=== DOCUMENT SEGMENT ===

This morning I was ready to bust some heads. I got a text message at about 8:39 from Highlight, the hot new social network thing that will disappear once everyone digests the last of their brisket on the plane ride home from SXSW. The SMS was pretty innocuous (“Download the app!”) but it included a list of 141 phone numbers. Had iOS been able to handle sending messages to 141 people at the same time, I could have made a lot of fun new friends this morning by texting a bunch of ridiculous stuff to strangers.
More important I was about to rail against Highlight exposing my phone number so egregiously, throwing a few “How dare you”s and “This is mindrape”s into the old cesspool that is modern tech blogging. But then I did some digging.

=== ENTRIES SUPPLIED ===

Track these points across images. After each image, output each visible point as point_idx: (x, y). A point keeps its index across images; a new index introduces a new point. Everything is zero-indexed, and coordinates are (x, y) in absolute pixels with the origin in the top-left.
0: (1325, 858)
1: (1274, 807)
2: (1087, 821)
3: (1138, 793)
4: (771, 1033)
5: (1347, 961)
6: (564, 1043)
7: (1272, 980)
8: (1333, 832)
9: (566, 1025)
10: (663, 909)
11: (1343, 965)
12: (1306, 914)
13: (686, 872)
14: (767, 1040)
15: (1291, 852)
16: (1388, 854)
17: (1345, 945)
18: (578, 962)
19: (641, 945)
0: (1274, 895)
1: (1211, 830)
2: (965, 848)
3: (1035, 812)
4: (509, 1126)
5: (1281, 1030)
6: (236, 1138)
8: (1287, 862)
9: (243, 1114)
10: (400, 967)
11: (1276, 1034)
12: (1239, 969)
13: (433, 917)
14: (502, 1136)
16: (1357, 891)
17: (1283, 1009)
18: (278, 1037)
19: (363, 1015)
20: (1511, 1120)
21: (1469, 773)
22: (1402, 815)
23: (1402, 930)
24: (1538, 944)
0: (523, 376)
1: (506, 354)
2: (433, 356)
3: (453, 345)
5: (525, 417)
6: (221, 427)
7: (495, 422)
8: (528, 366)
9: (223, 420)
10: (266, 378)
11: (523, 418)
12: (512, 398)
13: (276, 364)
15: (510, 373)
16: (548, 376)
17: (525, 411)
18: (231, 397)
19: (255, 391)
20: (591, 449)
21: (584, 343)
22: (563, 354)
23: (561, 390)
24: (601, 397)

===
=== ENTRIES SUPPLIED ===

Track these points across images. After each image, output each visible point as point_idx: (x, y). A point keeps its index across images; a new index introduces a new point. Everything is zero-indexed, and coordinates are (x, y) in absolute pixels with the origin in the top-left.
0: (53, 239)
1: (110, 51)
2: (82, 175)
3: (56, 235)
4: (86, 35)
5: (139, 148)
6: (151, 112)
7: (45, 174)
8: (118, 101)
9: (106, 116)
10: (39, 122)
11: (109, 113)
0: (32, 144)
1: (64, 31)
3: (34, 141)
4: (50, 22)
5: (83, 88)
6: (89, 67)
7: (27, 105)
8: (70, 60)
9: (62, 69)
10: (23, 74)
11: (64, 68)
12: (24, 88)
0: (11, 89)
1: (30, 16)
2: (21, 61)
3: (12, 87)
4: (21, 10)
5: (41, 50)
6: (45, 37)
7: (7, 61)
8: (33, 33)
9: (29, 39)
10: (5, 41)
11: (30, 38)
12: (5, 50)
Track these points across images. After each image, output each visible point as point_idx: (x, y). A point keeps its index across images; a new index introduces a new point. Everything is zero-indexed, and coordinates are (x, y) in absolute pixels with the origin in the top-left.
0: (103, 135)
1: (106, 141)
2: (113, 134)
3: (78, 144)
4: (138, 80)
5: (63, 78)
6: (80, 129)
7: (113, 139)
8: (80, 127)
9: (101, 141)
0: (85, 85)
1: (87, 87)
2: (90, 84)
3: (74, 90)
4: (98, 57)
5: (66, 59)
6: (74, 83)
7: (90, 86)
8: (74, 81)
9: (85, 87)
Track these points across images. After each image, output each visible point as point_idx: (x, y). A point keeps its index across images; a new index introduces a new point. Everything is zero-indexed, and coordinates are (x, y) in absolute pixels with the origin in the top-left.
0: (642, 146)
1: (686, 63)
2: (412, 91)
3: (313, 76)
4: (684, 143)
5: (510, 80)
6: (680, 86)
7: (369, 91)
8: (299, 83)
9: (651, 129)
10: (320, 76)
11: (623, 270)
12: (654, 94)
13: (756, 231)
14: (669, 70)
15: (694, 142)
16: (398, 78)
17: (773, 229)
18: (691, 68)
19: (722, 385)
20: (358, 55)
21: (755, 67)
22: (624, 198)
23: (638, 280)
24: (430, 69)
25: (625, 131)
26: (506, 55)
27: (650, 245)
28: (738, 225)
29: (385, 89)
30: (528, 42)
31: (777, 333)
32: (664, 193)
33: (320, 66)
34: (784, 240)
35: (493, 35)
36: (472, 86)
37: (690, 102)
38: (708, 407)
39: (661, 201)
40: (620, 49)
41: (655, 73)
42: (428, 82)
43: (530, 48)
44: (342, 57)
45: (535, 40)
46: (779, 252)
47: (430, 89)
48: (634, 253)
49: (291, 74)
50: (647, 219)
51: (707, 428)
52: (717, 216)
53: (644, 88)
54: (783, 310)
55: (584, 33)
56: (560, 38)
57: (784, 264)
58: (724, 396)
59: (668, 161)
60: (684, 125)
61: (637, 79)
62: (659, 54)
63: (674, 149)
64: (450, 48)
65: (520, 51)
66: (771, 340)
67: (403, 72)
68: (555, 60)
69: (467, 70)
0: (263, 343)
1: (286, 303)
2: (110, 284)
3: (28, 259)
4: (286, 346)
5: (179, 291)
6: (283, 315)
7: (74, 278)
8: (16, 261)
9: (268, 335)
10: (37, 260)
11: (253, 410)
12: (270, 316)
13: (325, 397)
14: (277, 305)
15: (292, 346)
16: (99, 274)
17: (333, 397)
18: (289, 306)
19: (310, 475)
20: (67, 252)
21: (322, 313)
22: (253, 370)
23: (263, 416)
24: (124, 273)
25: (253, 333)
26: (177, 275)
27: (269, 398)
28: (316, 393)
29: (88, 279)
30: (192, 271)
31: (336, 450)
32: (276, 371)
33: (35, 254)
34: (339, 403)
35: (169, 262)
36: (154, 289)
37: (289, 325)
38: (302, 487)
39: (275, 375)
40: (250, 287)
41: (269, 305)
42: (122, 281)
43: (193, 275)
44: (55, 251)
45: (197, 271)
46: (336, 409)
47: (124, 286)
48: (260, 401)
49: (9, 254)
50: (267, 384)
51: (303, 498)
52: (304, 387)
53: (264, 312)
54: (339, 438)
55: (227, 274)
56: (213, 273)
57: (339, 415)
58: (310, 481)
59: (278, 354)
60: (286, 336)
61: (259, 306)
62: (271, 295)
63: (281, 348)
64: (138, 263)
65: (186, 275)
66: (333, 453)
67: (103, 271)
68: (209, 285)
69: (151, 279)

===

TASK DETAILS
Copy out the passage about the text message from Highlight word for word, from start to finish.

ANSWER BOX
This morning I was ready to bust some heads. I got a text message at about 8:39 from Highlight, the hot new social network thing that will disappear once everyone digests the last of their brisket on the plane ride home from SXSW. The SMS was pretty innocuous (“Download the app!”) but it included a list of 141 phone numbers. Had iOS been able to handle sending messages to 141 people at the same time, I could have made a lot of fun new friends this morning by texting a bunch of ridiculous stuff to strangers.
More important I was about to rail against Highlight exposing my phone number so egregiously, throwing a few “How dare you”s and “This is mindrape”s into the old cesspool that is modern tech blogging. But then I did some digging.